Machine-readable hardware designs:
────────
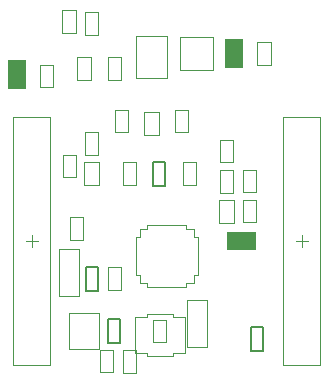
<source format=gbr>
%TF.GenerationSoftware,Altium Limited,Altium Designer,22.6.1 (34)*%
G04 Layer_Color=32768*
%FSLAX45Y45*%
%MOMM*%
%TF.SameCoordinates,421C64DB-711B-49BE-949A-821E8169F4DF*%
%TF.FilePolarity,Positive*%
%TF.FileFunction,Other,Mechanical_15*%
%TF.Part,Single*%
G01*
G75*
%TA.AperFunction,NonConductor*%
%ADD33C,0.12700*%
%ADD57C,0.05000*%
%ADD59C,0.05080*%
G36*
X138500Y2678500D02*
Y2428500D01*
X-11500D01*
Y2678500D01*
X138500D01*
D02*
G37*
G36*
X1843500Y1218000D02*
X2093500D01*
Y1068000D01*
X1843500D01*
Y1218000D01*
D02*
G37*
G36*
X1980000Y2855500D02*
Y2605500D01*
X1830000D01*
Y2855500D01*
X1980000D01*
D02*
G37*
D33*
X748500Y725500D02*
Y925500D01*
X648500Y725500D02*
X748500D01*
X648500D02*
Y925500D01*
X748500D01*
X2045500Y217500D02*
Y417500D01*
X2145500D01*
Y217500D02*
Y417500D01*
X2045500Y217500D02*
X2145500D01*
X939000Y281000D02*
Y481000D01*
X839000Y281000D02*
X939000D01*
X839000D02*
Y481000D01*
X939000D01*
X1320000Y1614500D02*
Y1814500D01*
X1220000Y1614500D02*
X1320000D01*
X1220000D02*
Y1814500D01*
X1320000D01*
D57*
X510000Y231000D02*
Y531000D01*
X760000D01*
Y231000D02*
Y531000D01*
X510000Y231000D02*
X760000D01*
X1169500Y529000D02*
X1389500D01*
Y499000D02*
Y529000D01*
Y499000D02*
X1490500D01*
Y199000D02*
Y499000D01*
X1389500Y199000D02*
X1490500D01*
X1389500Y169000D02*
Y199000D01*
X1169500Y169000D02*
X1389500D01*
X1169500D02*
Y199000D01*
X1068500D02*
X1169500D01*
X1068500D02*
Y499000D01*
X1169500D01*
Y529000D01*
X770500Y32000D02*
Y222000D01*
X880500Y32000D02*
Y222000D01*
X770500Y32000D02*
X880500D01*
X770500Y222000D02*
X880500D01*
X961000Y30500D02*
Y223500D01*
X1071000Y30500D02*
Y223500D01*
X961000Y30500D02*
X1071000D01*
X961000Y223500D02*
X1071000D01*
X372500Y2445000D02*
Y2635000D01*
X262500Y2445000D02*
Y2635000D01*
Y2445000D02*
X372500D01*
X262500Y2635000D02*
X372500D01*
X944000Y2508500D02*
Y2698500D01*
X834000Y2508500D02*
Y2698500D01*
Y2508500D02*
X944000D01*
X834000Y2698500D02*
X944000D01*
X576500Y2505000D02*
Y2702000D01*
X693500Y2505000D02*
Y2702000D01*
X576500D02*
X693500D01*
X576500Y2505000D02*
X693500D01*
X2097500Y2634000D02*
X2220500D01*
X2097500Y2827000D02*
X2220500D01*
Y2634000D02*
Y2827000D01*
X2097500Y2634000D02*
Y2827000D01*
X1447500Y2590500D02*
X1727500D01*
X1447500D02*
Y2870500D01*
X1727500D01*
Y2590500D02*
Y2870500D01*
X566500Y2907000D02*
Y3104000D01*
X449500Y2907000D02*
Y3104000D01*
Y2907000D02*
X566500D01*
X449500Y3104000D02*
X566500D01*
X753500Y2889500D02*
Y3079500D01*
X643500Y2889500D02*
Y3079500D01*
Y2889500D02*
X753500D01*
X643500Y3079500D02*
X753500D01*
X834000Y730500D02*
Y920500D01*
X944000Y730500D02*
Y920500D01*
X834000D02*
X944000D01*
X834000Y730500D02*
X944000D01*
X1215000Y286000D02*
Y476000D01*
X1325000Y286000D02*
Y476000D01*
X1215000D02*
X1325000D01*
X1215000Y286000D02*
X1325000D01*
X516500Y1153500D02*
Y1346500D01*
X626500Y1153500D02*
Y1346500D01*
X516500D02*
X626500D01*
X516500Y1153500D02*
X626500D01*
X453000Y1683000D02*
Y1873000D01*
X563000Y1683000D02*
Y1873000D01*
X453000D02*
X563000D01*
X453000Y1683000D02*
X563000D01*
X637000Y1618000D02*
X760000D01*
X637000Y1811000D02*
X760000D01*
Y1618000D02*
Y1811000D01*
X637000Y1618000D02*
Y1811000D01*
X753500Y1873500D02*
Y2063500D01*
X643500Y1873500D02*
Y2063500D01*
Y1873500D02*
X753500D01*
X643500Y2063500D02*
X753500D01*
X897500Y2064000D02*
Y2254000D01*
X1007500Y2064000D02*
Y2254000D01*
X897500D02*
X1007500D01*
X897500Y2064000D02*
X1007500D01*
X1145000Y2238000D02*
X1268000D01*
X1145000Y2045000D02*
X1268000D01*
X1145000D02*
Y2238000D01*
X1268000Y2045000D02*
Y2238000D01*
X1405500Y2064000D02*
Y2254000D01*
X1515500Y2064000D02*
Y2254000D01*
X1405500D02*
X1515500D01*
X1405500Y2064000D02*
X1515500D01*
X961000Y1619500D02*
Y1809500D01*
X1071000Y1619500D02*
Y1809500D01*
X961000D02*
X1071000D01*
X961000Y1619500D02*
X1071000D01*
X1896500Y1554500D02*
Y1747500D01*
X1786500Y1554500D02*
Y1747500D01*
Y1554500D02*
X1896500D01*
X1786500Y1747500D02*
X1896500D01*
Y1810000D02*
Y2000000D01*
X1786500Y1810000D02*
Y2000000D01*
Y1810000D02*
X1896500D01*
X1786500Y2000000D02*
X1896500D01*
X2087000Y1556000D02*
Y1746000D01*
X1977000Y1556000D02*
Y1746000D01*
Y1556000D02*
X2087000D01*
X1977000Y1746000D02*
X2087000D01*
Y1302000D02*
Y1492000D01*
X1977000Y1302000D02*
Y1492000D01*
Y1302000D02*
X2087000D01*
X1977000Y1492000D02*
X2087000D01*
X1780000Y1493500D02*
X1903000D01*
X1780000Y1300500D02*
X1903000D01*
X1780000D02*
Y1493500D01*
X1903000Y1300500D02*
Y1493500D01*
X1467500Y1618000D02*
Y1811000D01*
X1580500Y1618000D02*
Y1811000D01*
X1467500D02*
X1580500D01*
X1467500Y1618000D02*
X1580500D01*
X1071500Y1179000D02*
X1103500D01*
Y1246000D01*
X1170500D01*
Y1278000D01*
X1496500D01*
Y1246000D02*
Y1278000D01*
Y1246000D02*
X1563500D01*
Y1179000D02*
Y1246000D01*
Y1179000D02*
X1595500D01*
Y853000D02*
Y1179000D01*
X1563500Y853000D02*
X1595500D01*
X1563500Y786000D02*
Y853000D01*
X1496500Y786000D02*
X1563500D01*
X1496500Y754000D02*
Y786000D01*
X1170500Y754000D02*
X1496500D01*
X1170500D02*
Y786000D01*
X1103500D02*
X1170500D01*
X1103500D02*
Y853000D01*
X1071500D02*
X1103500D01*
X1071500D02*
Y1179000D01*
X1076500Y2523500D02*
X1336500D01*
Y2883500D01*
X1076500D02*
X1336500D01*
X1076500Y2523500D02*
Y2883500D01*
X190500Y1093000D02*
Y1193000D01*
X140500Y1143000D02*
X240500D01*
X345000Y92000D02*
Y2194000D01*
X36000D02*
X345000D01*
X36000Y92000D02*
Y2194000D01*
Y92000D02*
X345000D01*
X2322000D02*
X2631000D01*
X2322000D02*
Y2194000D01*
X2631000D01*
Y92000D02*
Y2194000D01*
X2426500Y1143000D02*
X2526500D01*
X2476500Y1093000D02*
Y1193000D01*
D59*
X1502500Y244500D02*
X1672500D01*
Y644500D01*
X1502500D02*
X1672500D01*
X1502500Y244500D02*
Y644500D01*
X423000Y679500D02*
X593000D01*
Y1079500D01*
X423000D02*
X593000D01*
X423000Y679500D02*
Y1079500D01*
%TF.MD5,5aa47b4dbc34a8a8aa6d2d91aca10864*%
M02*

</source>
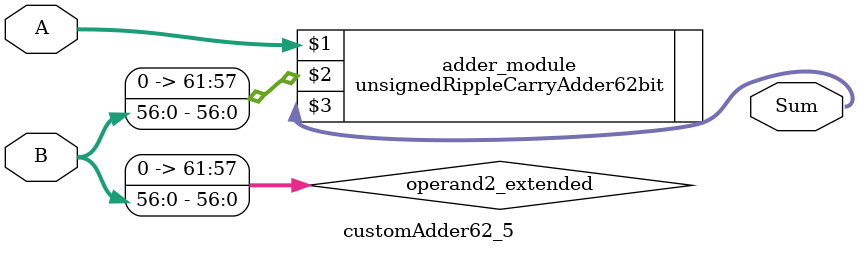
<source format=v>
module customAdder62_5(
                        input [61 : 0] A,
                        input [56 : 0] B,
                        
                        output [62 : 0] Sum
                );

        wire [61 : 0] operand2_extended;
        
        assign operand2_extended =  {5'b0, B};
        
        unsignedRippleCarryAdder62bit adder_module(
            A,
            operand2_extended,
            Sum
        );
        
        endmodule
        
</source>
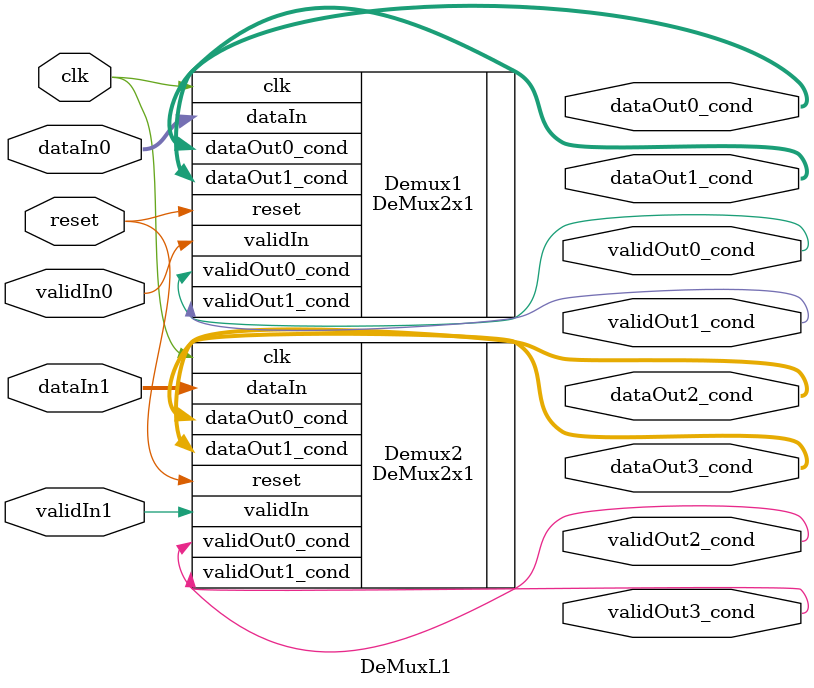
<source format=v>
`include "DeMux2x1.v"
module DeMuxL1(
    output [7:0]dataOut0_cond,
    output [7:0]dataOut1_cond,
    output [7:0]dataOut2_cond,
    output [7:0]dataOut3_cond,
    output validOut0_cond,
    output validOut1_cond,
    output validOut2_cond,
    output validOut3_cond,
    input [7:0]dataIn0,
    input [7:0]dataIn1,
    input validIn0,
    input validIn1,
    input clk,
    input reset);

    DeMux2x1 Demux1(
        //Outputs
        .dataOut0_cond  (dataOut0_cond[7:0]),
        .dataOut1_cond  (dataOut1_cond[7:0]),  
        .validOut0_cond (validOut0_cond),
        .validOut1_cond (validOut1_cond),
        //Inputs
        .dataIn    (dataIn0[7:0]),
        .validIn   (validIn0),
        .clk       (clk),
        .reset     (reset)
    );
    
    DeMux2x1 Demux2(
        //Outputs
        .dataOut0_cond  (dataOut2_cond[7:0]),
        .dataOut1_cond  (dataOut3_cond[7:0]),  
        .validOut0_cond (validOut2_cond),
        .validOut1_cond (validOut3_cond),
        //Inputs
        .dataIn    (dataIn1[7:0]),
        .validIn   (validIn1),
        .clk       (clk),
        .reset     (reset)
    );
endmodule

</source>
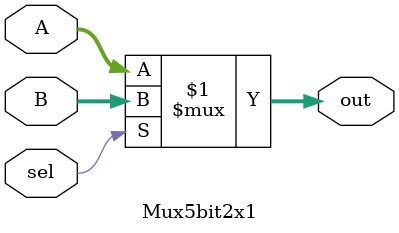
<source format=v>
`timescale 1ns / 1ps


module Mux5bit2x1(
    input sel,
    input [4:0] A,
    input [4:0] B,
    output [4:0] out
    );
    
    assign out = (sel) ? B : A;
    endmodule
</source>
────────
Work out, please, how many lines above contain "assign"; answer only with the number.

2